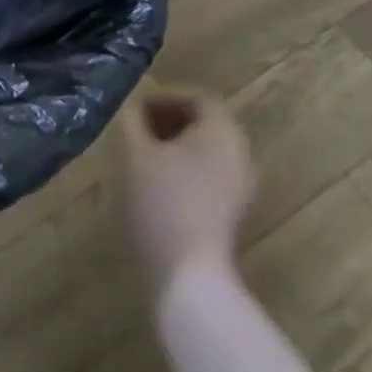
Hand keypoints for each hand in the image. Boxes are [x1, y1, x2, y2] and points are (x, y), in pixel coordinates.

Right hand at [117, 89, 255, 301]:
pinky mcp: (231, 212)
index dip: (165, 96)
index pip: (199, 98)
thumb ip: (131, 119)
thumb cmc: (158, 201)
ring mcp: (239, 187)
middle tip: (135, 127)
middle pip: (206, 123)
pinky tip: (154, 182)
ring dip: (174, 143)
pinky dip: (183, 166)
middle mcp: (239, 155)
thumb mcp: (132, 150)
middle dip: (168, 119)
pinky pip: (208, 173)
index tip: (135, 108)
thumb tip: (133, 109)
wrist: (186, 274)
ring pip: (206, 150)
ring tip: (140, 153)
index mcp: (221, 133)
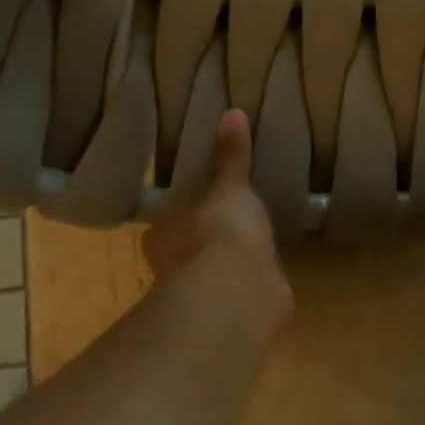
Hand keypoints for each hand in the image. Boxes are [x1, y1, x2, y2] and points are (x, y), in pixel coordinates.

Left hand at [143, 109, 286, 302]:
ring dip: (222, 265)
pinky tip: (264, 273)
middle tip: (226, 221)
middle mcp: (171, 269)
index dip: (179, 212)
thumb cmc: (220, 230)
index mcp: (160, 236)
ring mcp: (200, 295)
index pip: (164, 222)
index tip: (198, 202)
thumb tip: (231, 111)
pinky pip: (237, 291)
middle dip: (200, 241)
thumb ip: (231, 156)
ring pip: (208, 275)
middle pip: (183, 250)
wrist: (240, 289)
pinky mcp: (229, 312)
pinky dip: (247, 283)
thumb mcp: (229, 185)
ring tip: (249, 245)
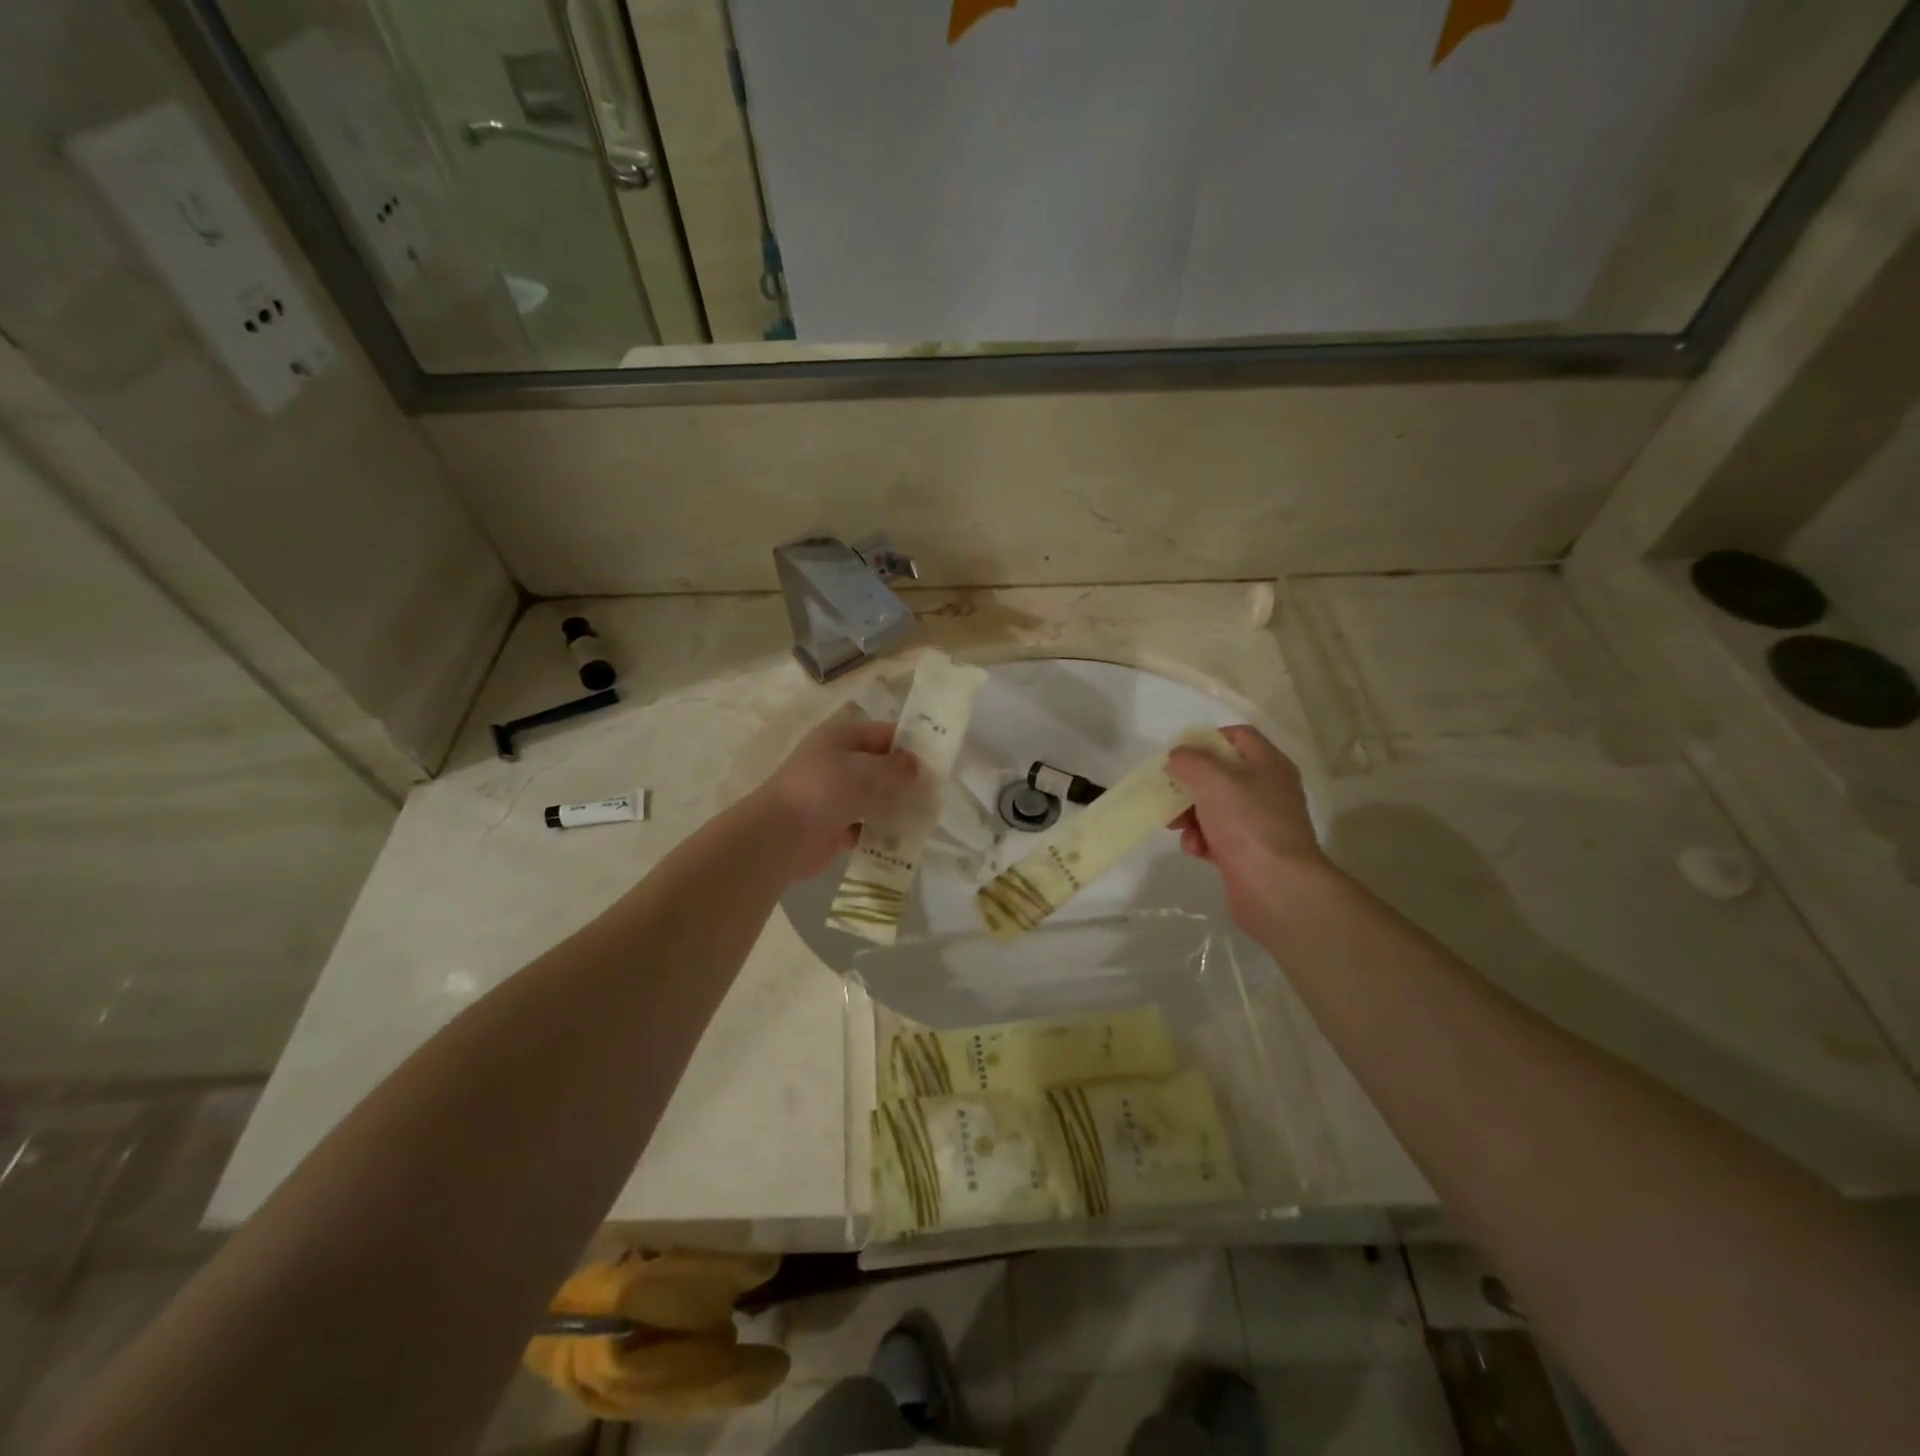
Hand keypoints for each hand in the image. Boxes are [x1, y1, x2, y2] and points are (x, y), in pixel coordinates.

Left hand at [751, 713, 919, 882]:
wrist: (781, 835)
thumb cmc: (825, 789)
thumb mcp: (866, 770)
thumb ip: (896, 767)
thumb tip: (916, 765)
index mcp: (841, 738)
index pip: (883, 733)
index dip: (910, 745)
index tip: (938, 762)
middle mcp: (837, 762)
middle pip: (880, 766)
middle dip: (906, 779)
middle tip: (936, 792)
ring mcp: (834, 795)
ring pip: (874, 797)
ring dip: (896, 806)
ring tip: (926, 816)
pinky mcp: (834, 826)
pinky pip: (865, 825)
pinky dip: (881, 831)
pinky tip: (903, 839)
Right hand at [1167, 725, 1336, 936]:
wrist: (1276, 887)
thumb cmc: (1247, 823)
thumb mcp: (1213, 780)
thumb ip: (1191, 761)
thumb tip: (1179, 756)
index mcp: (1268, 764)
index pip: (1238, 736)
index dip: (1207, 739)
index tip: (1180, 754)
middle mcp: (1267, 789)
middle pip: (1220, 774)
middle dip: (1190, 785)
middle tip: (1169, 795)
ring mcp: (1259, 822)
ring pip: (1214, 807)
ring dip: (1190, 816)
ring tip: (1180, 829)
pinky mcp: (1248, 851)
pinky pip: (1217, 836)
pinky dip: (1202, 840)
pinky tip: (1196, 850)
————————
● **Action item**: Repeat the entries exactly, pictures left out.

● **Result of this exercise**:
Hand keypoints for each hand in the image. Boxes are [x1, y1, x2, y2] and points are (x, y), in pixel coordinates.

Right hand at [117, 89, 255, 301]:
pinky mcp: (231, 212)
index dip: (165, 96)
index pip: (199, 98)
thumb ip: (131, 119)
thumb cmc: (158, 201)
ring mcp: (239, 187)
middle tip: (135, 127)
middle pip: (206, 123)
pinky tip: (154, 182)
ring dip: (174, 143)
pinky dip: (183, 166)
middle mcp: (239, 155)
thumb mcp: (132, 150)
middle dip: (168, 119)
pinky pip: (208, 173)
index tip: (135, 108)
thumb tip: (133, 109)
wrist: (186, 274)
ring pip: (206, 150)
ring tip: (140, 153)
index mcp: (221, 133)
Hand keypoints for each hand in the image. Boxes are [x1, y1, x2, y2] and points are (x, y), in pixel coordinates.

Left hand at [143, 109, 286, 302]:
ring dip: (222, 265)
pinky tip: (264, 273)
middle tip: (226, 221)
middle mcp: (171, 269)
index dip: (179, 212)
thumb cmc: (220, 230)
index mcp: (160, 236)
ring mcp: (200, 295)
index pip: (164, 222)
index tip: (198, 202)
thumb tip: (231, 111)
pinky pip: (237, 291)
middle dip: (200, 241)
thumb ip: (231, 156)
ring pip: (208, 275)
middle pip: (183, 250)
wrist: (240, 289)
pinky mcp: (229, 312)
pinky dip: (247, 283)
thumb mcp: (229, 185)
ring tip: (249, 245)
Hand keypoints for each hand in the image. Boxes are [x1, y1, x2, y2] and points are (x, y), in pixel coordinates.

Left hand at [751, 713, 919, 882]:
wrist: (781, 835)
thumb cmc: (825, 789)
thumb mcp: (866, 770)
thumb ip: (896, 767)
thumb tip: (916, 765)
index mcp: (841, 738)
index pip: (883, 733)
index dip: (910, 745)
index tip: (938, 762)
middle mcp: (837, 762)
middle pip: (880, 766)
middle dip: (906, 779)
middle tip: (936, 792)
ring mcp: (834, 795)
ring pip: (874, 797)
ring dip: (896, 806)
ring tip: (926, 816)
pinky mcp: (834, 826)
pinky pip: (865, 825)
pinky dip: (881, 831)
pinky tip: (903, 839)
Right hand at [1167, 725, 1336, 936]:
wrist: (1276, 887)
thumb cmc: (1247, 823)
thumb mcp: (1213, 780)
thumb ip: (1191, 761)
thumb tip: (1179, 756)
index mcp: (1268, 764)
index pip: (1238, 736)
index dip: (1207, 739)
index tip: (1180, 754)
middle mcp: (1267, 789)
middle pip: (1220, 774)
middle dip: (1190, 785)
middle tip: (1169, 795)
ring mcp: (1259, 822)
ring pip: (1214, 807)
ring dip: (1190, 816)
ring tip: (1180, 829)
pinky mcp: (1248, 851)
pinky pip: (1217, 836)
pinky dip: (1202, 840)
pinky tip: (1196, 850)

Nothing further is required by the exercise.